--- Provided material ---

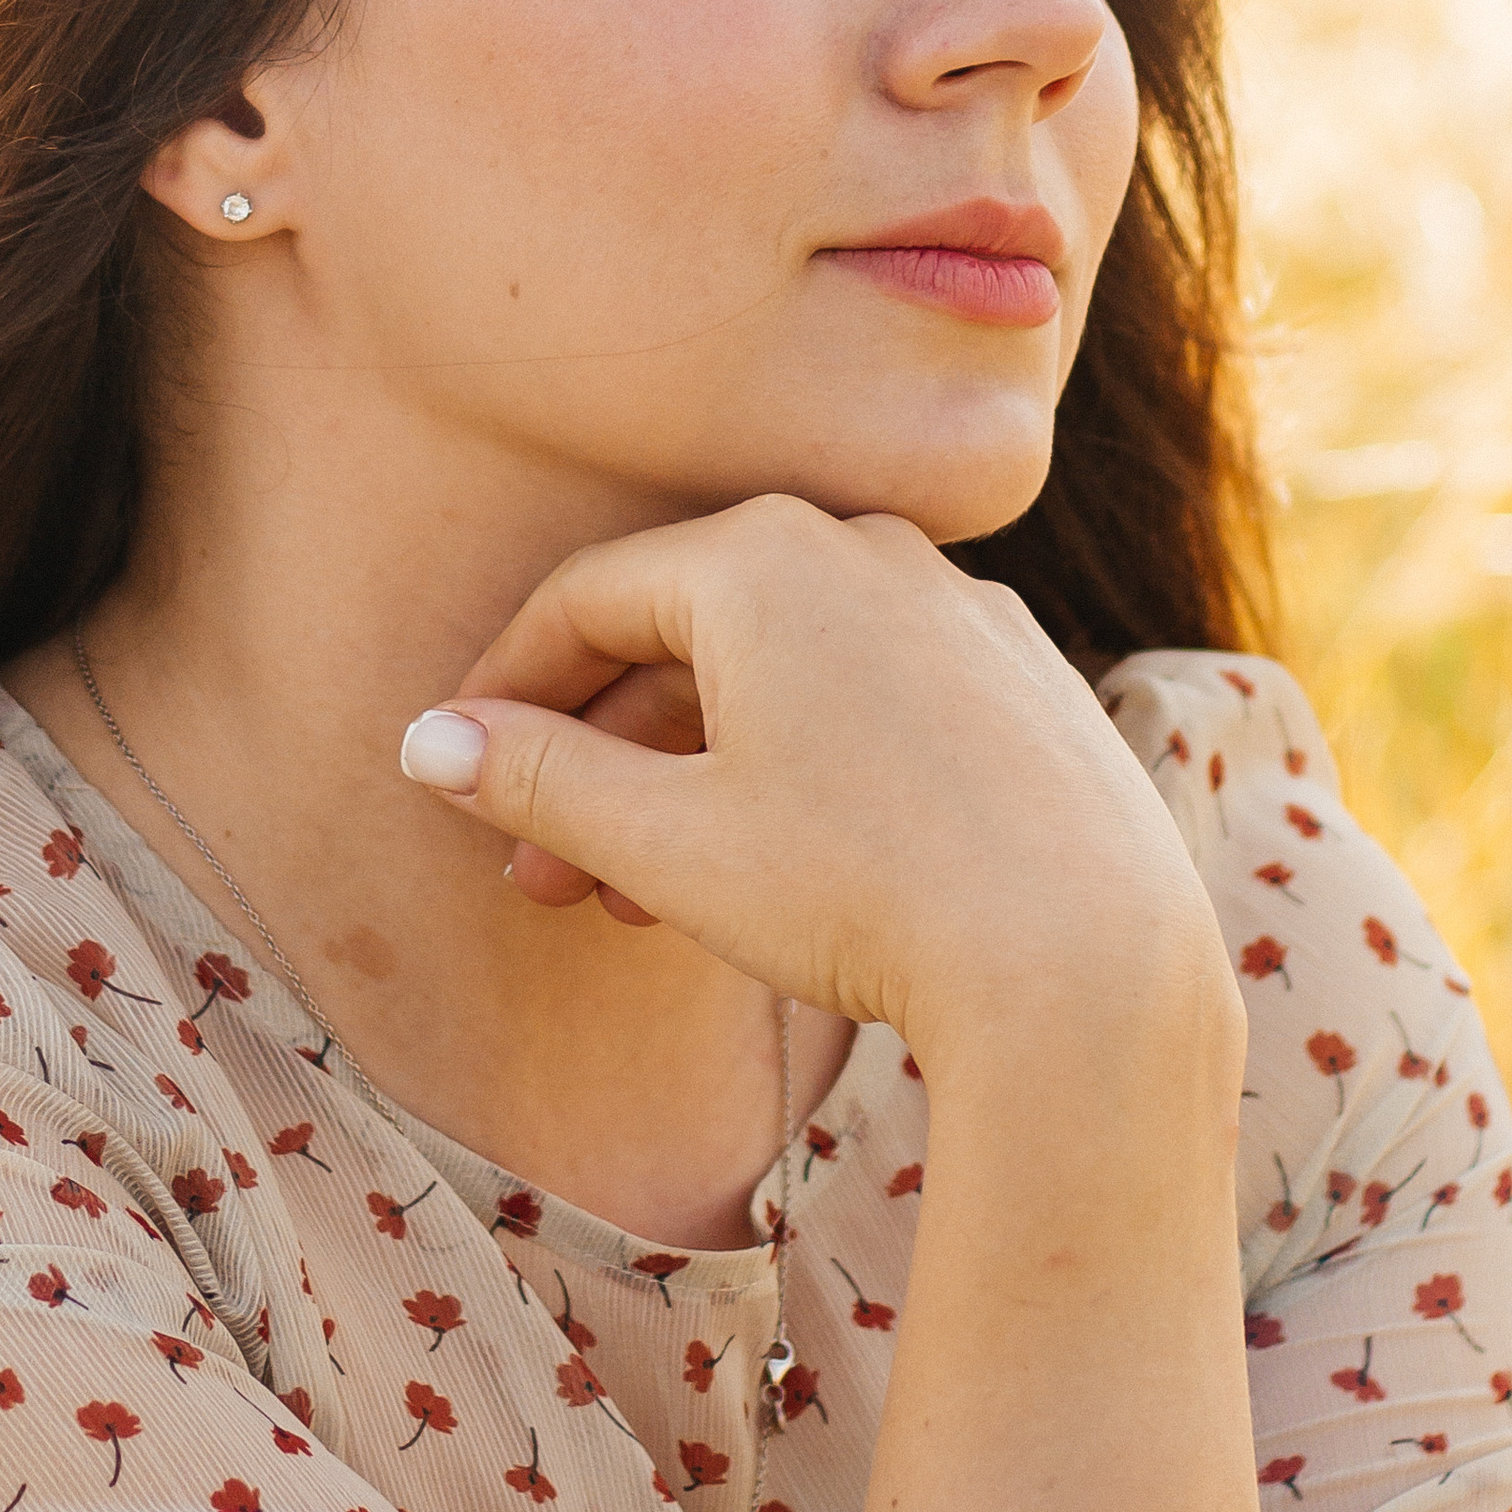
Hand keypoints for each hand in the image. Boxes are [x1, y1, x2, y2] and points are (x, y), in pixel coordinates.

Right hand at [403, 495, 1238, 1084]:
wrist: (1085, 961)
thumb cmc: (861, 890)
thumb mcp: (665, 841)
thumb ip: (536, 777)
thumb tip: (426, 743)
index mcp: (763, 557)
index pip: (586, 599)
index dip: (505, 690)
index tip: (457, 773)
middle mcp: (868, 550)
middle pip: (686, 636)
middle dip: (597, 757)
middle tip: (539, 876)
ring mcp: (962, 611)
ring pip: (782, 674)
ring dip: (691, 774)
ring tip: (638, 900)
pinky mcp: (1026, 682)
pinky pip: (874, 698)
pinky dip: (798, 766)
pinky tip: (774, 871)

---

--- Task directions ---
All lines from the line holding "ring dip: (691, 774)" through the end of the records above need to be transcribed exactly, and no other text should appear.

--- Solution for this exercise ---
ring dip: (691, 774)
ring tip: (638, 900)
pinky mcp: (1026, 682)
pinky pip: (874, 698)
pinky dip: (798, 766)
pinky tip: (774, 871)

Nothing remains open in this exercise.